• WHAT TO WORK ON: Copy out all lines from the entries below in which "segments" occurs.

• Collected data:
************

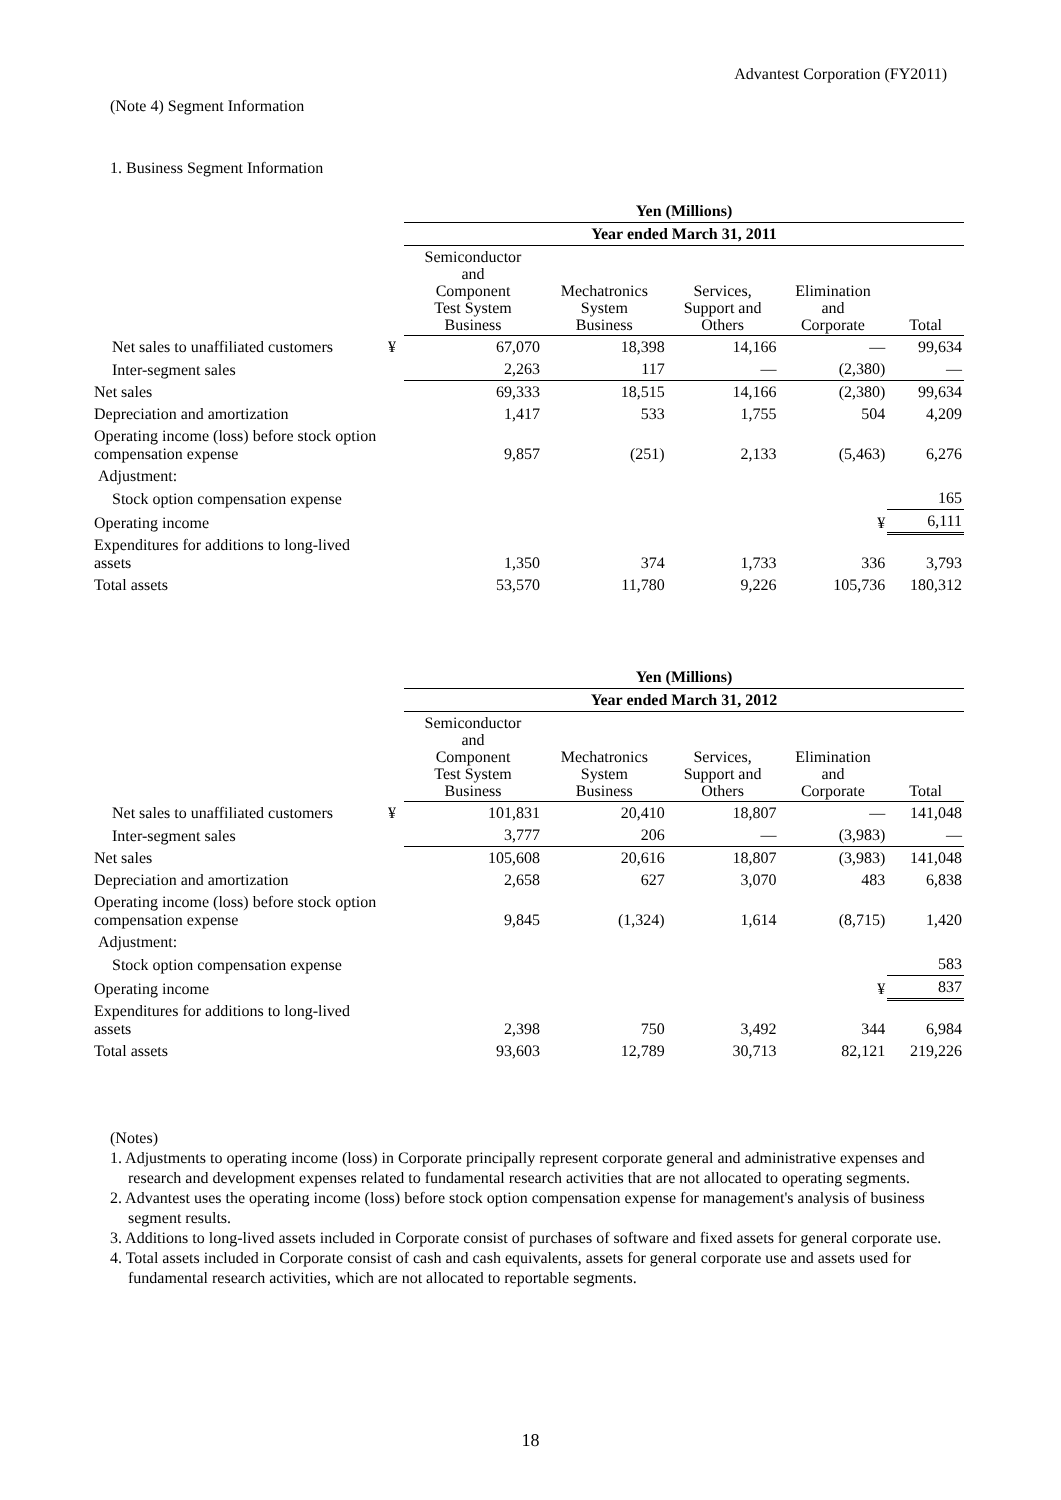Advantest Corporation (FY2011)
(Note 4) Segment Information
1. Business Segment Information
| | | Yen (Millions) | | | | |
| | | Year ended March 31, 2011 | | | | |
| | | Semiconductor and Component Test System Business | Mechatronics System Business | Services, Support and Others | Elimination and Corporate | Total |
| Net sales to unaffiliated customers | ¥ | 67,070 | 18,398 | 14,166 | — | 99,634 |
| Inter-segment sales | | 2,263 | 117 | — | (2,380) | — |
| Net sales | | 69,333 | 18,515 | 14,166 | (2,380) | 99,634 |
| Depreciation and amortization | | 1,417 | 533 | 1,755 | 504 | 4,209 |
| Operating income (loss) before stock option compensation expense | | 9,857 | (251) | 2,133 | (5,463) | 6,276 |
| Adjustment: | | | | | | |
| Stock option compensation expense | | | | | | 165 |
| Operating income | | | | | ¥ | 6,111 |
| Expenditures for additions to long-lived assets | | 1,350 | 374 | 1,733 | 336 | 3,793 |
| Total assets | | 53,570 | 11,780 | 9,226 | 105,736 | 180,312 |
| | | Yen (Millions) | | | | |
| | | Year ended March 31, 2012 | | | | |
| | | Semiconductor and Component Test System Business | Mechatronics System Business | Services, Support and Others | Elimination and Corporate | Total |
| Net sales to unaffiliated customers | ¥ | 101,831 | 20,410 | 18,807 | — | 141,048 |
| Inter-segment sales | | 3,777 | 206 | — | (3,983) | — |
| Net sales | | 105,608 | 20,616 | 18,807 | (3,983) | 141,048 |
| Depreciation and amortization | | 2,658 | 627 | 3,070 | 483 | 6,838 |
| Operating income (loss) before stock option compensation expense | | 9,845 | (1,324) | 1,614 | (8,715) | 1,420 |
| Adjustment: | | | | | | |
| Stock option compensation expense | | | | | | 583 |
| Operating income | | | | | ¥ | 837 |
| Expenditures for additions to long-lived assets | | 2,398 | 750 | 3,492 | 344 | 6,984 |
| Total assets | | 93,603 | 12,789 | 30,713 | 82,121 | 219,226 |
(Notes)
1. Adjustments to operating income (loss) in Corporate principally represent corporate general and administrative expenses and research and development expenses related to fundamental research activities that are not allocated to operating segments.
2. Advantest uses the operating income (loss) before stock option compensation expense for management's analysis of business segment results.
3. Additions to long-lived assets included in Corporate consist of purchases of software and fixed assets for general corporate use.
4. Total assets included in Corporate consist of cash and cash equivalents, assets for general corporate use and assets used for fundamental research activities, which are not allocated to reportable segments.
18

************

• TASK OUTPUT:
1. Adjustments to operating income (loss) in Corporate principally represent corporate general and administrative expenses and research and development expenses related to fundamental research activities that are not allocated to operating segments.
4. Total assets included in Corporate consist of cash and cash equivalents, assets for general corporate use and assets used for fundamental research activities, which are not allocated to reportable segments.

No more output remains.